Canta um repertório amplo, que
vai de músicas líricas a Janis Joplin, de Belmonte a Assis Valente.
Nem sei por onde anda, se fazendo carreira internacional ou
perdido por aí. Em sua carreira,
enfrentou série de preconceitos.
Dizia-se que fazia firulas demais
na voz privilegiada; escolhia repertórios apelativos, rebolava demais, sei-lá-o-que-mais se dizia
do artista.
Não ouvi seu último CD, mas
dizem que é dance de qualidade
duvidosa. Passo o que ouvi, sem
assinar em baixo porque ousaria
dizer, sem medo de forçar a barra,
que é dos maiores intérpretes da
história.
Nem se fale de sua voz, ou, melhor, de suas diversas vozes, da
voz de criança à voz de ogro, da
voz infantil à voz de baixo.

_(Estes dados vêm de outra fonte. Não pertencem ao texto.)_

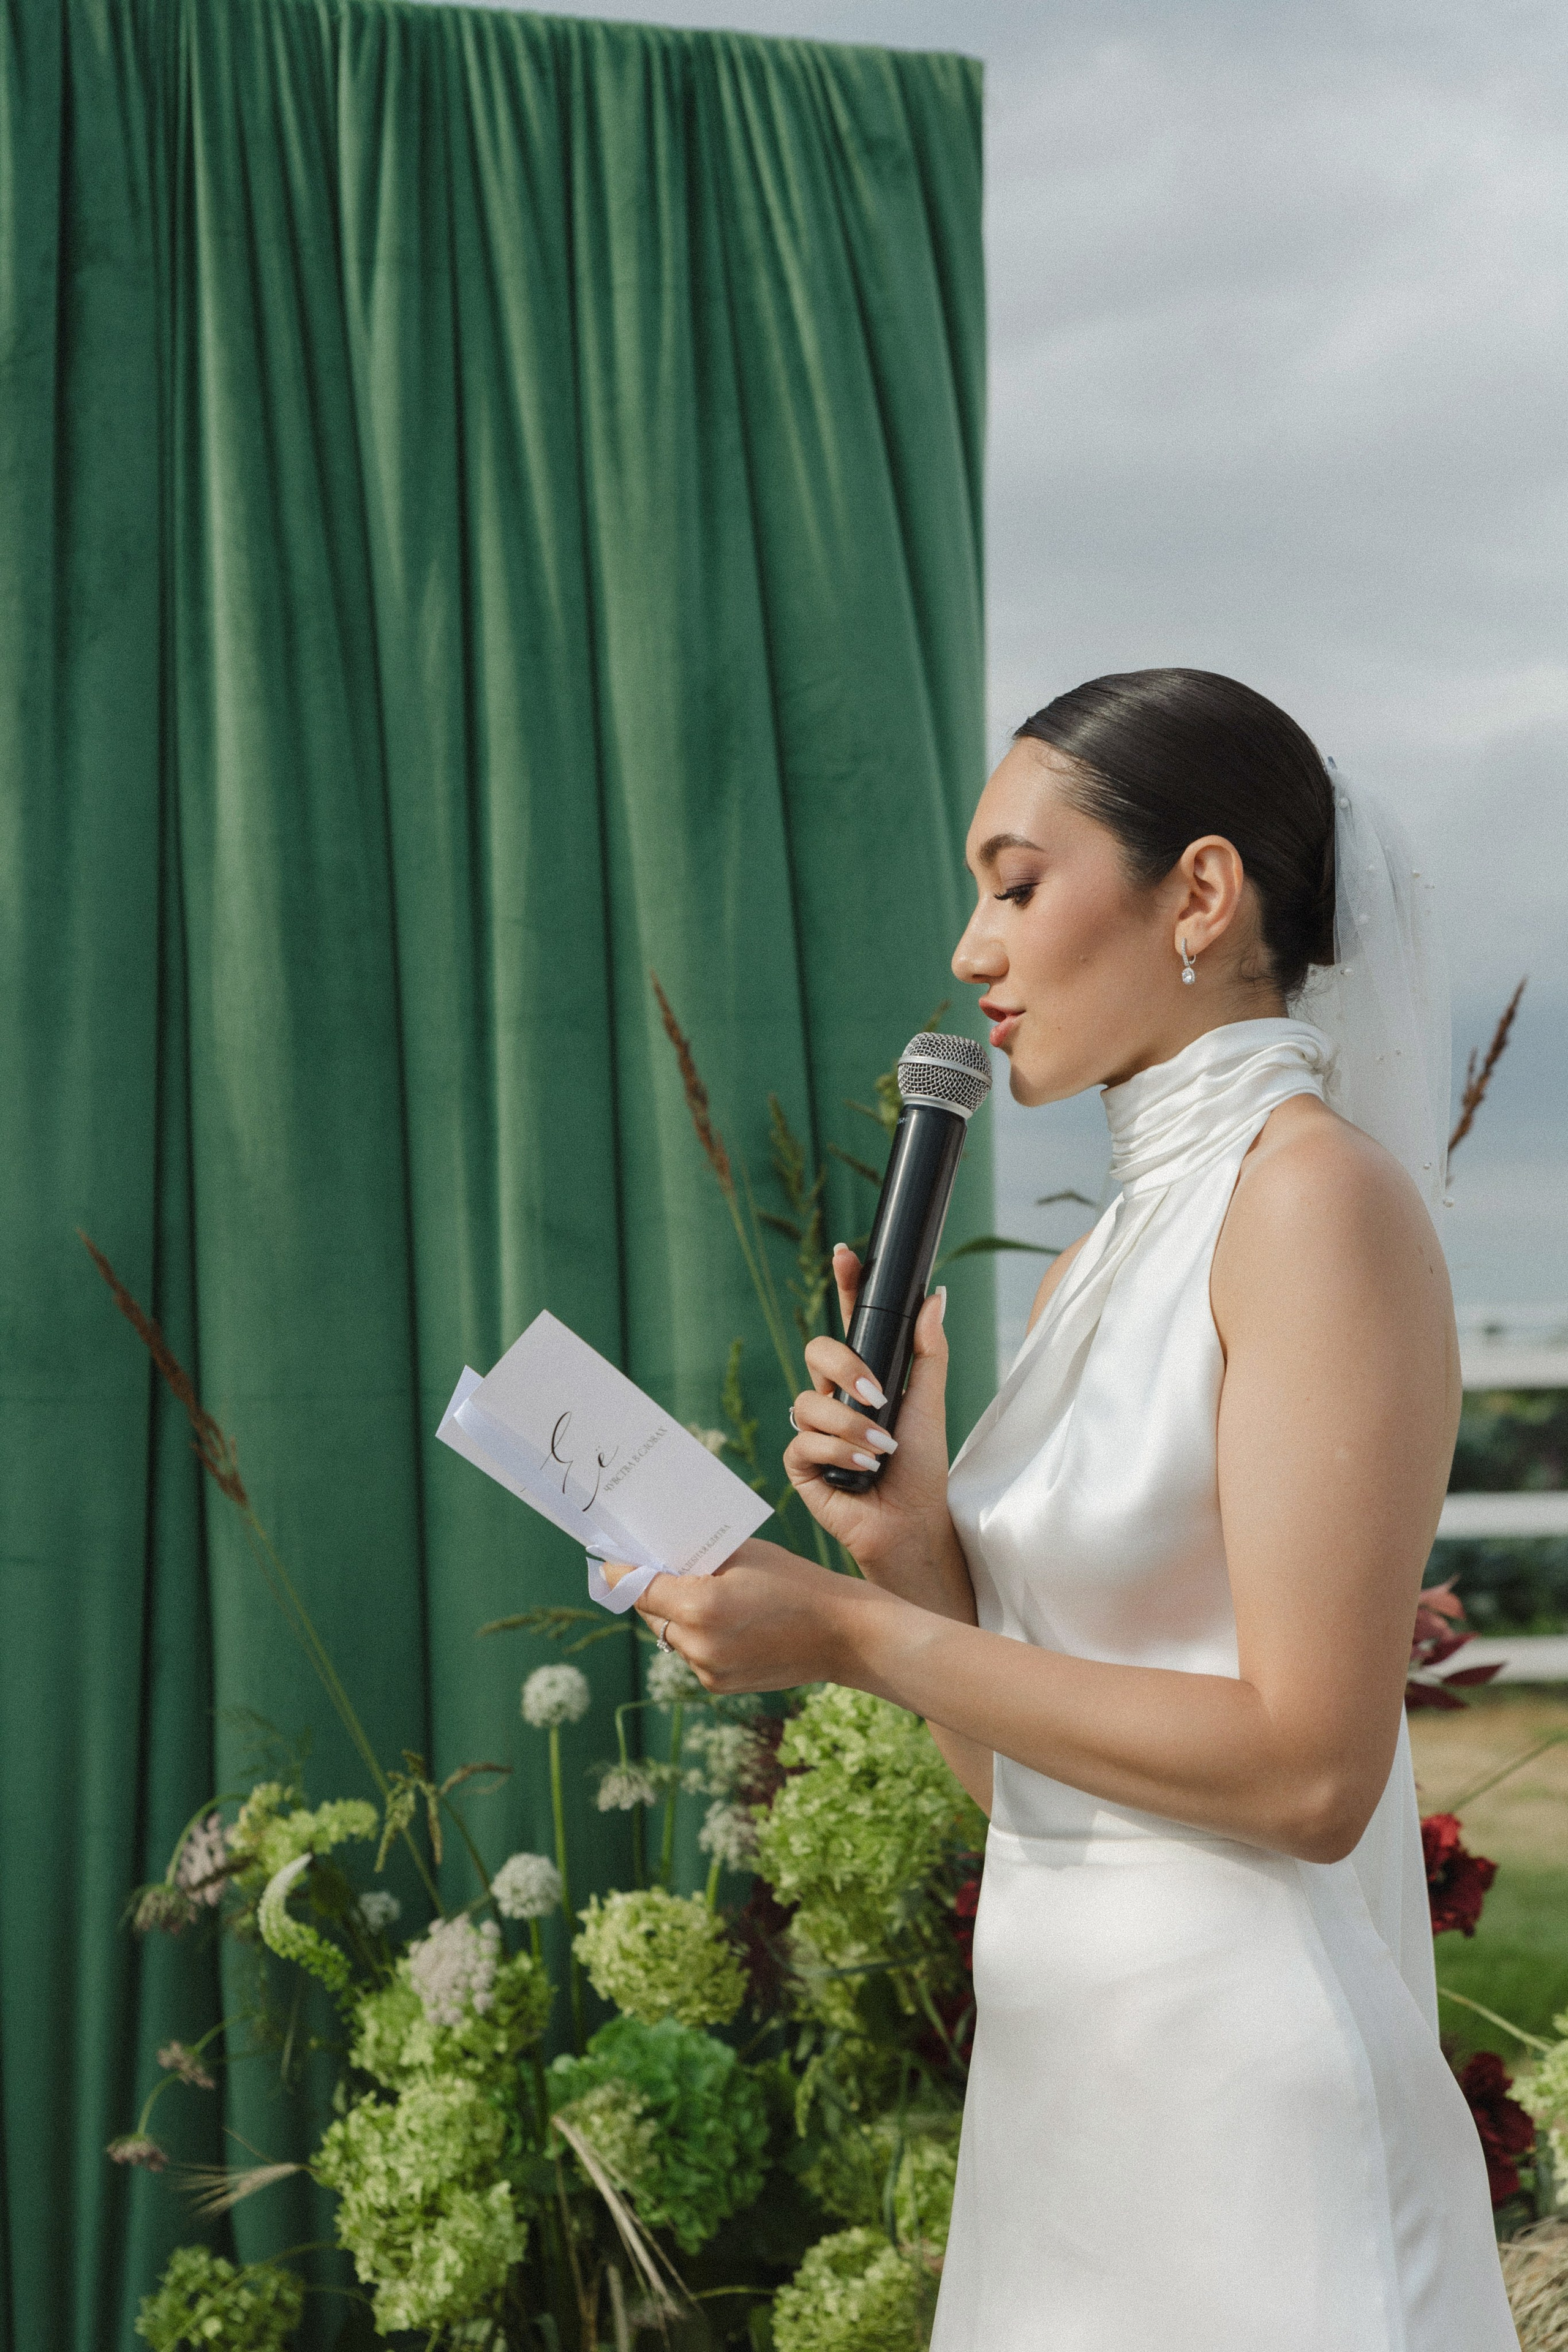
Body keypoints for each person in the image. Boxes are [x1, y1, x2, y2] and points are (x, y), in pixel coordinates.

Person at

Aí se
trata de um fenômeno sem paralelo, mas que poderia se constituir
apenas em objeto de curiosidade,
transformando-o em um imitador, ou mero personagem do
"show bizz", não houvesse por
trás da voz o intérprete.
O talento a que me refiro é o do
intérprete, a capacidade de incorporar qualquer música em seu repertório e o tratamento dado, a
interpretação, a pulsação da voz,
o crescendo que faz o corpo frágil
tomar conta do palco e a voz se
transmutar ao longo da música. E
a presença de palco, o corpo miúdo que vai se contorcendo com os
pés presos ao chão e depois se projeta sobre o público, montado exclusivamente em cima da voz, carisma que só havia testemunhado
em Elis Regina.
Anos atrás assisti-o em um
show em São Paulo com canções
de um CD em que interpretava do
samba-enredo "Bidu Sayão e o
Canto de Cristal" a Jackson do
Pandeiro. Sou fã incondicional de
Jackson, dos maiores cantores de
sincopado da história. Mas,
quando coloquei o CD no aparelho e se chegou à faixa de Jackson,
a do "toureiro", o balanço imprimido por Edson suplantava a
própria gravação original. No
palco, o sincopado era garantido
apenas pela pulsação da voz, uma
maneira de vibrar a garganta que
transformava as frases no fole de
uma sanfona.
Agora, na TV, o "Saudades da
Minha Terra", de Belmonte, começa com o rasqueado convencional. A voz vai crescendo e conduzindo o ritmo dos músicos que
o acompanham, todos de qualidade irrepreensível, terminando
em um crescendo em que a voz,
de início delicada, termina como
se no palco houvesse um tenor de
120 quilos. Depois, envereda por
um rock de Janis Joplin, mesclando a voz de criança com a voz metálica de Janis.
Edson nasceu em Santo André,
em 1967. Filho de mecânico e de
bordadeira, começou a carreira
cantando em coro de igreja evangélica. Depois, passou a cantar na
rua, na mesma Barão de Itapetininga que, anos depois, revelaria
um gênio que não se realizou, o
menino Charles da Flauta.
Fez musical, teatro, e de 1993 a
1996 lançou três CDs pela Sony,
entre os quais o clássico em que
interpretava o samba-enredo da
Beija-Flor em homenagem a Bidu
Sayão, "Ave Maria" (Vicente Paiva e Jaime Redondo), homenageando Dalva de Oliveira, e a
música de Jackson do Pandeiro.
Passou algum tempo fora, em turnês por países da Europa. Nesse
tempo todo, a qualidade impecável dos arranjos foi garantida por
uma parceria com o maestro Miguel Briamonte.
A qualidade musical dos arranjos e do intérprete autorizou-o a
mesclar uma enorme gama de estilos, da música lírica ao xaxado,
do rock à música sertaneja, imprimindo sempre a mesma qualidade de voz e interpretação.
Por não se ater a movimentos, a
grupos, ao que se convencionou
chamar de bom-tom musical, é
possível que leve tempo para o devido reconhecimento. Desde que
o assisti naquele palco do Tom
Brasil, Edson Cordeiro entrou no
meu universo sonoro como um
dos maiores intérpretes que jamais ouvi.